Sor Juana, the Poet: The Sonnets
Yo no estimo tesoros ni riquezas;
y así, siempre me causa más contento
poner riquezas en mi pensamiento
que no mi pensamiento en las riquezas.
Sor Juana Inés de la Cruz is one of the foremost poets of el Siglo de Oro Español (the Spanish Golden Age). As a woman--indeed, a nun--writing in seventeenth-century New Spain, Sor Juana faced great persecution, especially toward the end of her life. Her writing established her as both a masterful writer and early feminist. In this lesson students will analyze two of Sor Juana’s sonnets: “A su retrato” and “En perseguirme, Mundo, ¿qué interesas?” in their original language of publication. The major characteristics of Spanish Golden Age poetry will be identified by analyzing the language, the structure, and the poetic devices used.
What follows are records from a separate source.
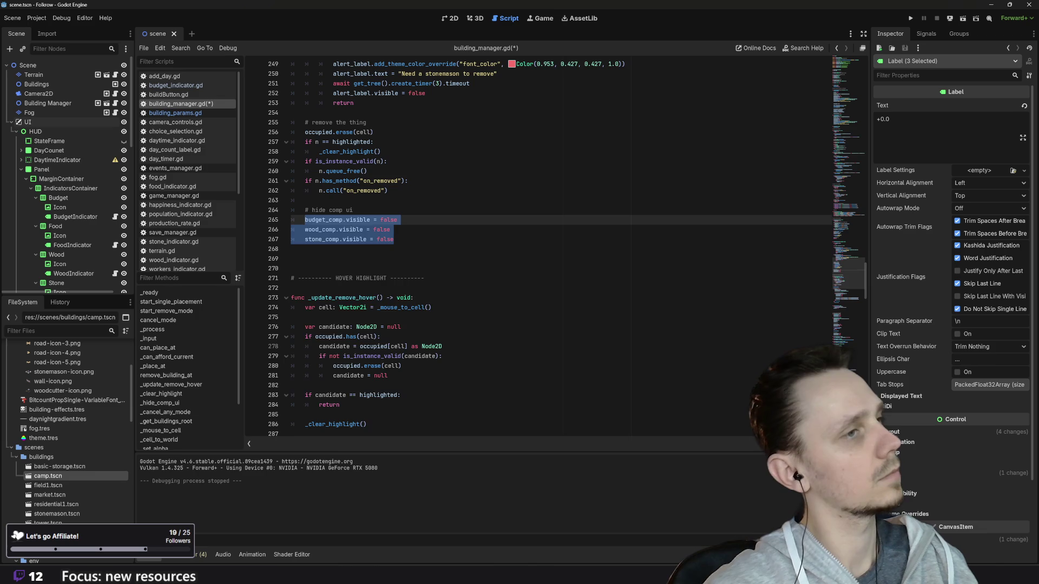
text(_hide_comp_ui())
- Scroll back to the top and save building_manager.gd
scroll(541, 243, up, 6)
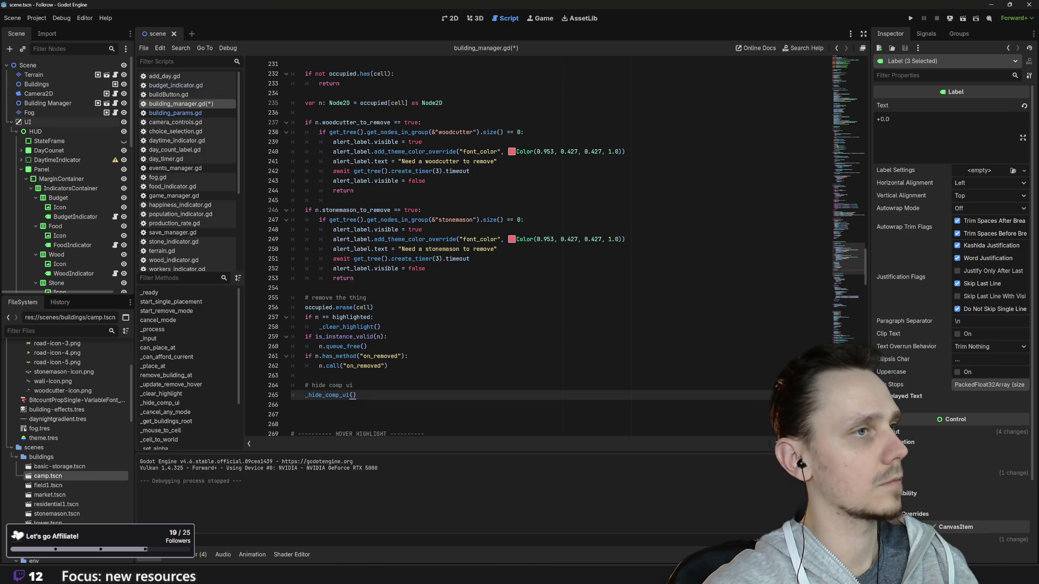
scroll(542, 243, up, 9)
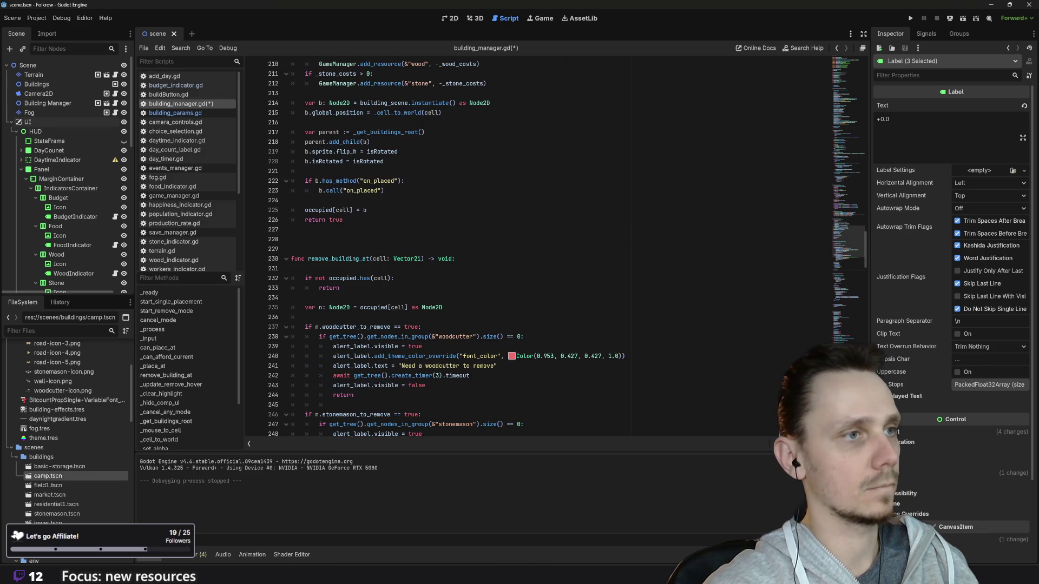
scroll(541, 244, up, 20)
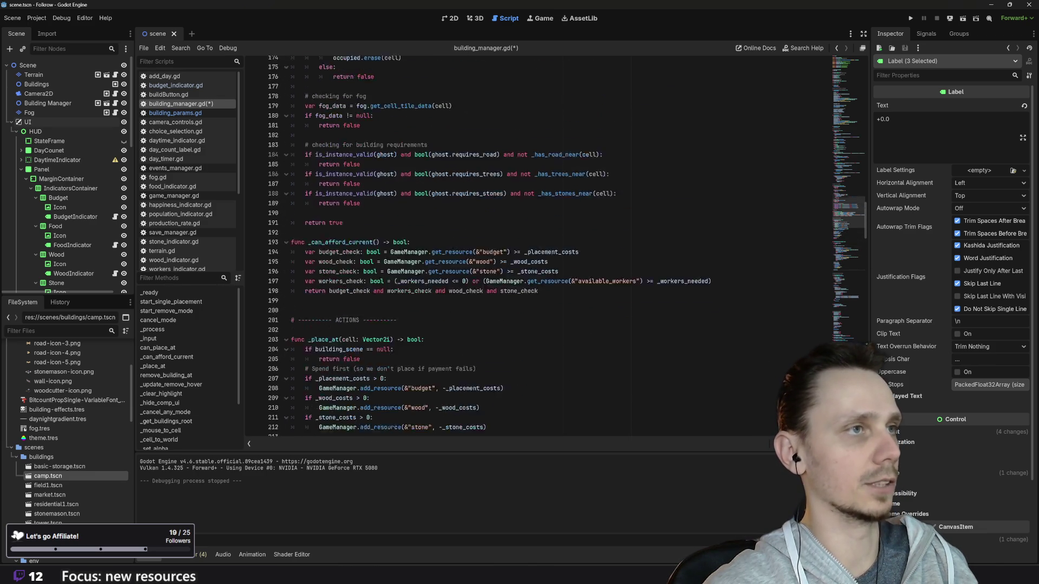
scroll(541, 244, up, 20)
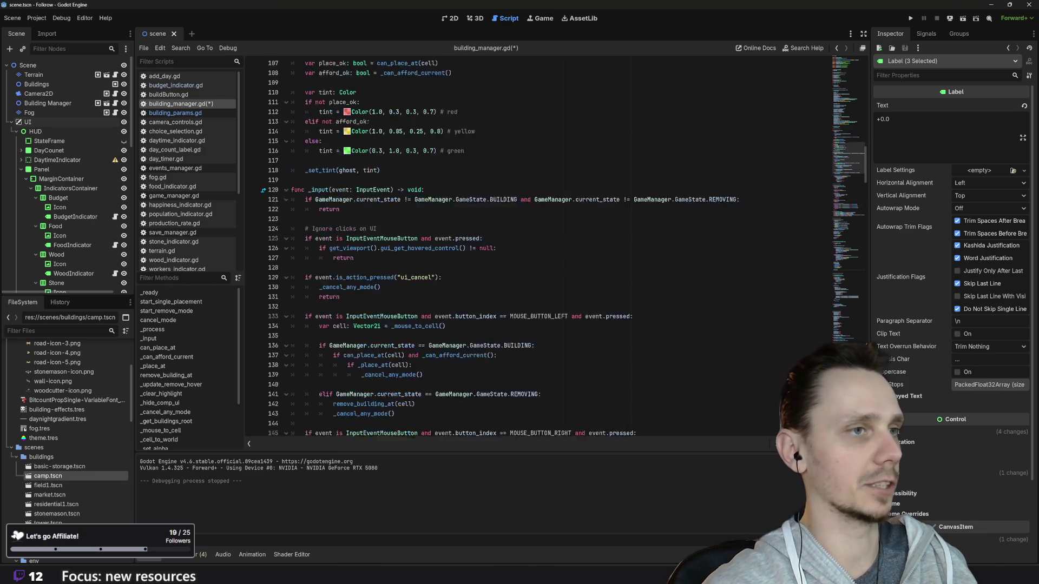
scroll(541, 244, up, 20)
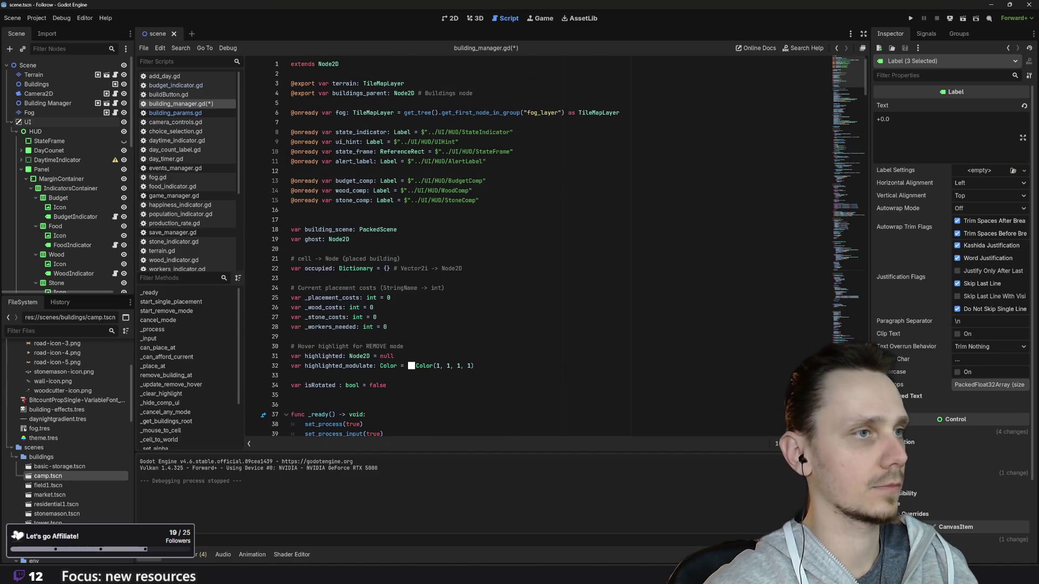
key(ctrl+s)
- Run the game and place a camp using the 1 build hotkey
scroll(541, 243, down, 4)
Particular attention will be paid to the style el gongorismo (named after the great Spanish Golden Age poet Luis de Góngora y Argote), characterized by an “extreme Baroque,” including the Latinizing of language through an altered syntax, Latin terms, classical references, copious use of poetic devices, and the use of difficult vocabulary.
This lesson is intended for students with advanced proficiency in Spanish.
Why is Sor Juana considered one of the most important poets of the Baroque movement and the first great poet of Latin America?
What characteristics of the Baroque and of "el gongorismo" can be identified in the sonnets of Sor Juana Inés de la Cruz?
Understand how the historical and cultural contexts influence literary creation.
Identify and effectively analyze sonnets of the Spanish Golden Age in Spanish.
Listen and comprehend; read and analytically write about poetry in Spanish.